Astrobiology by Unknown
Author:Unknown
Language: eng
Format: epub
ISBN: 9789811336393
Publisher: Springer Singapore
16.5 Discussion
16.5.1 Implications for Early Evolution of Photosynthesis
Depositional environments for Paleo- and Mesoarchean microfossil-bearing sedimentary rocks from the Kaapvaal and the Pilbara cratons are summarized in Tables 16.2 and 16.3. They show that microbes were already flourishing in a variety of environments well before 3.0 Ga (Van Kranendonk 2011), mostly in shallow to subaerial environments. This is consistent with records of non-microfossiliferous biosignatures, such as stromatolites and microbially induced sedimentary structures (e.g., Hofmann et al. 1999; Allwood et al. 2006; Djokic et al. 2017; Noffke et al. 2013).

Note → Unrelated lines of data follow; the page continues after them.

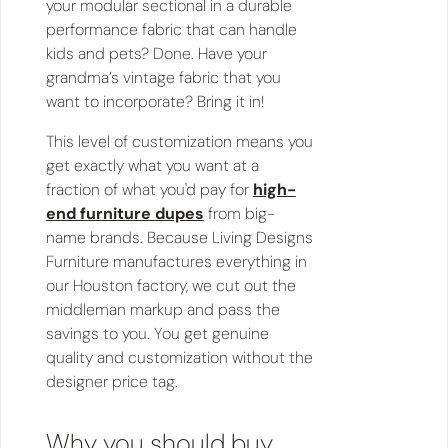
your modular sectional in a durable
performance fabric that can handle
kids and pets? Done. Have your
grandma’s vintage fabric that you
want to incorporate? Bring it in!
This level of customization means you
get exactly what you want at a
fraction of what you'd pay for
high-
end furniture dupes
from big-
name brands. Because Living Designs
Furniture manufactures everything in
our Houston factory, we cut out the
middleman markup and pass the
savings to you. You get genuine
quality and customization without the
designer price tag.
Why you should buy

This may provide some hints about the metabolism of ancient microorganisms. An ozone shield was unlikely to have been present, considering the very low concentrations of free oxygen during the Archean (e.g., Holland 2006, Chap. 17). Shallow-water to subaerial habitats were probably radiated by harmful ultraviolet (UV) rays, although the lack of an ozone layer might have been compensated for by a UV-shielding organic haze (Wolf and Toon 2010), dispersed silica particles in water columns (Siever 1992; Stefurak et al. 2014), and/or the encrustation of cells with silica (Phoenix et al. 2001). In either case, one of the benefits from living in such environments would have been the utilization of light energy. This suggests that photosynthesis and even oxygenic photosynthesis might have already emerged in the Paleoarchean, as argued by or suggested from previous studies (Buick 2008; Nisbet and Sleep 2001; Tice and Lowe 2004, 2006a, b; Hoashi et al. 2009; Mukhopadhyay et al. 2014; Rosing and Frei 2004; Crowe et al. 2013; Planavsky et al. 2014; Lyons et al. 2014; Schirrmeister et al. 2016). The discovery of an axial zone in the large conical stromatolites in the Strelley Pool Formation at the Trendall Geoheritage Reserve (Hickman et al. 2011) may also support the idea that oxygenic photosynthesis was occurring locally, because modern motile cyanobacteria in hot springs have been shown to move toward light and in so doing to produce a similar axial-zone structure (Walter et al. 1976). Recently, Kremer and Kaźmierczak (2017) suggested that small spheroids in the 3.4 Ga Kromberg Formation represent fossilized coccoid cyanobacteria such as Microcystis. While such an early evolution of oxygenic photosynthesis is not always widely accepted and needs further studies, the emergence of anoxygenic photosynthesis is likely back to Paleoarchean (e.g., Tice and Lowe 2004).